TAG to file civil case against Rajapakse in Texas Federal Court

RajpCase01Front Tamils Against Genocide (TAG), a US-based activist group advocating criminal legal action worldwide against Sri Lanka’s alleged war-criminals, said in a press release issued today, that TAG’s attorney is filing civil action against visiting Sri Lanka’s President Mahinda Rajapakse for damages under the Alien Tort Claims Act (ATCA/TVPA) on behalf of three plaintiffs for the killings of 40,000 civilians in Mullaiththeevu in 2009, killing of 5 Trincomalee students in January 2006, and for the killing of 17 Action contre la faim (ACF) workers in August 2006. As calls to apprehend, investigate and prosecute Mahinda Rajapakse by rights organizations, US Congresspersons and diaspora Tamils have escalated, European Tamil diaspora youth are mobilizing protests in front of US embassies against Rajapakse’s visit to the U.S.

pdf: TAG’s release: Civil case and diaspora action

A civil complaint is to be filed in the 5th Circuit Southern District Court in Texas, latest Tuesday, according to TAG’s attorney, Bruce Fein. TAG’s media release issued today also called upon the diaspora Tamils to pressure the US Justice Department to initiate investigations and prosecute the visiting Rajapakse for war-crimes.

The complaint is expected to establish liability on Mahinda Rajapakse for his command responsibility as a head of state of Sri Lanka over torture, war crimes, and Vanni Tamil genocide carried out by agents of the Sri Lankan state including the armed forces and Tamil paramilitary groups, member of TAG’s legal team assisting the legal action said.

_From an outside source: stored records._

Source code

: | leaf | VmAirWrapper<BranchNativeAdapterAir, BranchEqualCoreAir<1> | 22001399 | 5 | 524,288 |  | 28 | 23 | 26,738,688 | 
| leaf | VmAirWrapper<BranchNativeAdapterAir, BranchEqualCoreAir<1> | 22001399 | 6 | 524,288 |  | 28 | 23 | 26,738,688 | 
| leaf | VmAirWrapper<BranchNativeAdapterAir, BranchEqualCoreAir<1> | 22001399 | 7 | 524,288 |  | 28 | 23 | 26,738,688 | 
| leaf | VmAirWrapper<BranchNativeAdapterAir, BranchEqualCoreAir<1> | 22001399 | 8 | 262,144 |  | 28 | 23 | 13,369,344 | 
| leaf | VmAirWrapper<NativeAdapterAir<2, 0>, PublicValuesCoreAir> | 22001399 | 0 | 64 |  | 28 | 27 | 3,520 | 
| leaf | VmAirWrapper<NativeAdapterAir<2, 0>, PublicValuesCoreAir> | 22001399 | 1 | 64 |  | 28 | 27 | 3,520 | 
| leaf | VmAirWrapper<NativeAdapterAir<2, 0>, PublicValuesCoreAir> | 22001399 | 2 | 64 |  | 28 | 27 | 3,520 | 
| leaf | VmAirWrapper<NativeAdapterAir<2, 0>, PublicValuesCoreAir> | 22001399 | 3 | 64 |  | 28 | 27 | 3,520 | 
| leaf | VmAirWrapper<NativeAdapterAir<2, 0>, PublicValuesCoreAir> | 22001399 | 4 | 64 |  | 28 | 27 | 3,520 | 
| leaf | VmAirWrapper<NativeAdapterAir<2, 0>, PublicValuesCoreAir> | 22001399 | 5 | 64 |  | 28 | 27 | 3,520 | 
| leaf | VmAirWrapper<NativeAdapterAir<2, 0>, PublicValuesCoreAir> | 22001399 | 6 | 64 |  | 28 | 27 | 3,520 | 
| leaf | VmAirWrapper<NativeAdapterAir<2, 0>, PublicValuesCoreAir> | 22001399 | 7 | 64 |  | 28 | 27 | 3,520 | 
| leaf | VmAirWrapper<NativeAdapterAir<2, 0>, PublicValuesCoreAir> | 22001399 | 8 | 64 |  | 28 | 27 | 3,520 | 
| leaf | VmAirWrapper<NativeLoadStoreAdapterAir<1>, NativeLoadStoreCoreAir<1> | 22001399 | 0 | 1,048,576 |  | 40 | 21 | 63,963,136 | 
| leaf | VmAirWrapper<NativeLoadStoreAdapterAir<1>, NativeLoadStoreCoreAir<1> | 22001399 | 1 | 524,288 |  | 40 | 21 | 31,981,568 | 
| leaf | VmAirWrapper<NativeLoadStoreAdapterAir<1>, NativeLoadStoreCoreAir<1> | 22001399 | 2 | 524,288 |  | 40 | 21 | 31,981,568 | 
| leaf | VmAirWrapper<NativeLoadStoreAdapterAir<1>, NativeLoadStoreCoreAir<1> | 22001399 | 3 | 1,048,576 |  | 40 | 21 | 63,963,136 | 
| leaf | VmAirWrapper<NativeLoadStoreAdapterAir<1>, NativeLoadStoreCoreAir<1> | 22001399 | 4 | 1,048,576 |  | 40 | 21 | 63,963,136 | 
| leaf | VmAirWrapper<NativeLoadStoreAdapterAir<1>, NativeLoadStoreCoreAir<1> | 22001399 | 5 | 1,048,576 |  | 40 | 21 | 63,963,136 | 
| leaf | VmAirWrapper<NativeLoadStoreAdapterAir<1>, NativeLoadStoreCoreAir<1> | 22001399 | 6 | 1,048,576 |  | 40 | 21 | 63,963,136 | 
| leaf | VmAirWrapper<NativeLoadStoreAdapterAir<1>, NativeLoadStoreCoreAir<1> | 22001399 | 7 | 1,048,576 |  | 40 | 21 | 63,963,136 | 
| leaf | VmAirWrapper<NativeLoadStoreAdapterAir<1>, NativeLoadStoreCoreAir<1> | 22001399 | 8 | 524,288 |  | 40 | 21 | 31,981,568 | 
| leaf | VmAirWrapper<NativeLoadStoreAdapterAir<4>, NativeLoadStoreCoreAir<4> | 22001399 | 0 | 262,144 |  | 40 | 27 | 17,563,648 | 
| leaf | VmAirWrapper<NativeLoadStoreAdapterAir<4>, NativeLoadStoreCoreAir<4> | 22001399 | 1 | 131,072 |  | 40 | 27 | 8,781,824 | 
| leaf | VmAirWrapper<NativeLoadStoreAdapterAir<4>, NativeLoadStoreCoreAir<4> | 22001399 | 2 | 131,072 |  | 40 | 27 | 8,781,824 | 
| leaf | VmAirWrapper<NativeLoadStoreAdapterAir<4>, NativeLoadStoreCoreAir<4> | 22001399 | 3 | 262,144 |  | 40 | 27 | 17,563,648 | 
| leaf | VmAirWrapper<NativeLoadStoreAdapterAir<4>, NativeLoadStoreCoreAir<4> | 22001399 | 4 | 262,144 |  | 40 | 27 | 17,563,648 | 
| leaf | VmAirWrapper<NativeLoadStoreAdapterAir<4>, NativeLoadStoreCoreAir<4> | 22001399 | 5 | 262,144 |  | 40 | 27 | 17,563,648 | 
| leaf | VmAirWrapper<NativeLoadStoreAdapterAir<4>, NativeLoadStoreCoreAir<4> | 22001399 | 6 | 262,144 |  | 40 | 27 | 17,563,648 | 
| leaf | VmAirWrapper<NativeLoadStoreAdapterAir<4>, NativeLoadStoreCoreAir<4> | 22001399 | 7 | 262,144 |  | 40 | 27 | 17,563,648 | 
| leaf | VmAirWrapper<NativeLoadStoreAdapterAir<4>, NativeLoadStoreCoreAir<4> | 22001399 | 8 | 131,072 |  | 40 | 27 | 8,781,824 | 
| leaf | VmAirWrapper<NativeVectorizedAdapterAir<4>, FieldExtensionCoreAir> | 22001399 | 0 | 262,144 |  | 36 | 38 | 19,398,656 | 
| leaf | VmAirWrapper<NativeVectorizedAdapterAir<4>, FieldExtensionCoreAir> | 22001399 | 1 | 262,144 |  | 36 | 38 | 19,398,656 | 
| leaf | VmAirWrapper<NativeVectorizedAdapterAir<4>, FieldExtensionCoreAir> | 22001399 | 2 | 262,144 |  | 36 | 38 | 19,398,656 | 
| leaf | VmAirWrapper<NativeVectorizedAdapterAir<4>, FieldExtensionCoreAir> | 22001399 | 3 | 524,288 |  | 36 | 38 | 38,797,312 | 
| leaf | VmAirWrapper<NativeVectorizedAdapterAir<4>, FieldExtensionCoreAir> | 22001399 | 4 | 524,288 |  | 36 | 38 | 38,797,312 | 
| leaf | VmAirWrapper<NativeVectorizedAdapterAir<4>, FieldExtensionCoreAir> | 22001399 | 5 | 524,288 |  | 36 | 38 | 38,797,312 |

"Of relevant precedential value to future human rights litigation under US jurisdiction, in the legal argument, TAG’s civil action will test: (1) the deference American courts provide to sitting heads of states responsible for jus cogens norm violations in the post-Samantar legal landscape, (2) whether genocide is a justifiable method of post-9/11 counter-terrorism operations, and (3) whether wikileaks documents relevant to Sri Lanka, and by extension other regions where human rights violations occur, are admissible as evidence in tort litigation," TAG said.

Professor Francis Boyle, and expert in International Law, characterized the issuance of visa to Mahinda Rajapakse to enter U.S. as worst form of Machiavellian Realpolitik conduct by the "liberal" Obama adminstration. US Ambassador in Colombo, Ambassador Butenis, has acknowledged in a recently leaked diplomatic communication that Rajapaksas were allegedgly responsible for committing war-crimes in Sri Lanka.

In Friday’s press briefing State Department’s Mr Crawley said that US is aware of Rajapakse’s private visit and that US hope’s Sri Lanka would continue the [LLRC] effort and take advantage of expertise that exists…." TAG’s spokesperson reacting to Mr Crawley’s statements, said "the disappointing diplomatic lingo appears to ignore US’s own diplomat’s acknowledgement that Rajapakse is criminally liable for war-crimes. Mr Crawly has failed to explain why Mr Rajapakse was given a visa despite these allegations. To the Tamil diaspora this dialogue reinforces the urgent need to take protest action at the US embassies to bring to focus the need for establishing accountability for war crimes in Sri Lanka."

The civil prosecution of Rajapakse if successful, in addition to serving as another pressure point to nudge the US Justice Department to take criminal action, would also supply contemporary international human rights jurisprudence a precedent, establishing the non-applicability of head-of-state immunity for jus cogens norm violations, an opportunity missed in the cases of Chile’s Pinochet and Yugoslavia’s Milosevic, TAG spokesperson added.